Fists raised at the Teachers-Peoples Guelaguetza as the names of the fallen from Nochixtlán are read.

Originally posted to It’s Going Down
By Scott Campbell

Next week, teachers in Mexico belonging to the National Coordinator of Education Workers (CNTE) will mark three months on strike. Three months without pay, of sleeping in encampments far from home, of funerals, arrests, disappearances, beatings, fear, uncertainty, and endless hours of marching. Yet the union has remained steadfast in its demand for the repeal of the educational reform and by doing so has created space for a much larger movement to emerge alongside it. What appeared at first as solidarity is increasingly moving toward coherent unity, as the people see their demands reflected in those of the teachers and vice versa. This mutual identification is rooted in an understanding that the forces responsible for creating the innumerable injustices occurring in Mexico can be traced back to neoliberal capitalism as deployed by a corrupt narcostate operating with impunity.
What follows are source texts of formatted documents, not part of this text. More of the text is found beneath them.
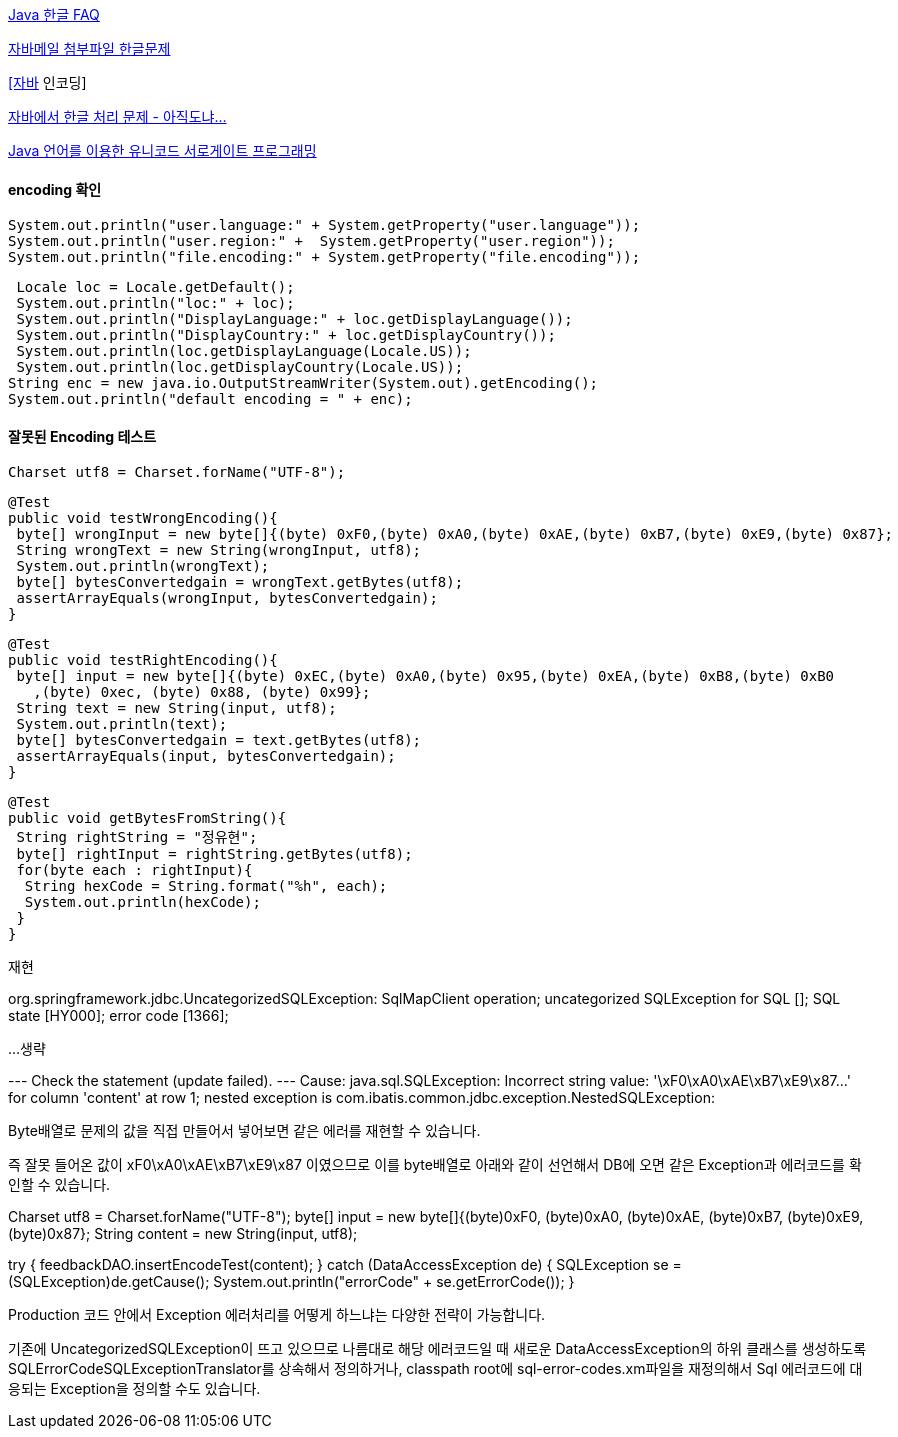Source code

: http://blog.naver.com/dusttin/7928977[Java 한글 FAQ]

http://blog.empas.com/do1231/2196697[자바메일 첨부파일 한글문제]

http://blog.openframework.or.kr/97[[자바] 인코딩]

http://corund.egloos.com/2192664[자바에서 한글 처리 문제 - 아직도냐...]

http://www.ibm.com/developerworks/kr/library/j-unicode/index.html[Java 언어를 이용한 유니코드 서로게이트 프로그래밍]

==== encoding 확인

 System.out.println("user.language:" + System.getProperty("user.language"));  
 System.out.println("user.region:" +  System.getProperty("user.region"));  
 System.out.println("file.encoding:" + System.getProperty("file.encoding"));

 Locale loc = Locale.getDefault();  
 System.out.println("loc:" + loc);  
 System.out.println("DisplayLanguage:" + loc.getDisplayLanguage());  
 System.out.println("DisplayCountry:" + loc.getDisplayCountry());  
 System.out.println(loc.getDisplayLanguage(Locale.US));  
 System.out.println(loc.getDisplayCountry(Locale.US));  
String enc = new java.io.OutputStreamWriter(System.out).getEncoding();  
System.out.println("default encoding = " + enc);

==== 잘못된 Encoding 테스트

 Charset utf8 = Charset.forName("UTF-8");  

 @Test  
 public void testWrongEncoding(){  
  byte[] wrongInput = new byte[]{(byte) 0xF0,(byte) 0xA0,(byte) 0xAE,(byte) 0xB7,(byte) 0xE9,(byte) 0x87};  
  String wrongText = new String(wrongInput, utf8);  
  System.out.println(wrongText);  
  byte[] bytesConvertedgain = wrongText.getBytes(utf8);  
  assertArrayEquals(wrongInput, bytesConvertedgain);  
 }

 @Test  
 public void testRightEncoding(){  
  byte[] input = new byte[]{(byte) 0xEC,(byte) 0xA0,(byte) 0x95,(byte) 0xEA,(byte) 0xB8,(byte) 0xB0  
    ,(byte) 0xec, (byte) 0x88, (byte) 0x99};  
  String text = new String(input, utf8);  
  System.out.println(text);  
  byte[] bytesConvertedgain = text.getBytes(utf8);  
  assertArrayEquals(input, bytesConvertedgain);  
 }

 @Test  
 public void getBytesFromString(){  
  String rightString = "정유현";  
  byte[] rightInput = rightString.getBytes(utf8);  
  for(byte each : rightInput){  
   String hexCode = String.format("%h", each);   
   System.out.println(hexCode);  
  }  
 }

재현

org.springframework.jdbc.UncategorizedSQLException: SqlMapClient operation; uncategorized SQLException for SQL []; SQL state [HY000]; error code [1366]; 

...생략

--- Check the statement (update failed).   
--- Cause: java.sql.SQLException: Incorrect string value: '\xF0\xA0\xAE\xB7\xE9\x87...' for column 'content' at row 1; nested exception is com.ibatis.common.jdbc.exception.NestedSQLException:

Byte배열로 문제의 값을 직접 만들어서 넣어보면 같은 에러를 재현할 수 있습니다.

즉 잘못 들어온 값이 xF0\xA0\xAE\xB7\xE9\x87 이였으므로 이를 byte배열로 아래와 같이 선언해서 DB에 오면 같은 Exception과 에러코드를 확인할 수 있습니다.

Charset utf8 = Charset.forName("UTF-8");  
byte[] input = new byte[]{(byte)0xF0, (byte)0xA0, (byte)0xAE, (byte)0xB7, (byte)0xE9, (byte)0x87};  
String content = new String(input, utf8);

try {  
  feedbackDAO.insertEncodeTest(content);  
} catch (DataAccessException de) {  
   SQLException se = (SQLException)de.getCause();  
   System.out.println("errorCode" + se.getErrorCode());  
}

Production 코드 안에서 Exception 에러처리를 어떻게 하느냐는 다양한 전략이 가능합니다.

기존에 UncategorizedSQLException이 뜨고 있으므로 나름대로 해당 에러코드일 때 새로운 DataAccessException의 하위 클래스를 생성하도록 SQLErrorCodeSQLExceptionTranslator를 상속해서 정의하거나, classpath root에 sql-error-codes.xm파일을 재정의해서 Sql 에러코드에 대응되는 Exception을 정의할 수도 있습니다.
While events in Mexico haven’t been making headlines in the past couple of weeks, the struggle is still on. Along with mobilizing effective displays of its vitality, the movement has been using the decline in repression after the Nochixtlán massacre and the ongoing negotiations with the government to build sturdier foundations for the inevitable confrontations that lie ahead – be they during this phase of resistance or ones that will follow.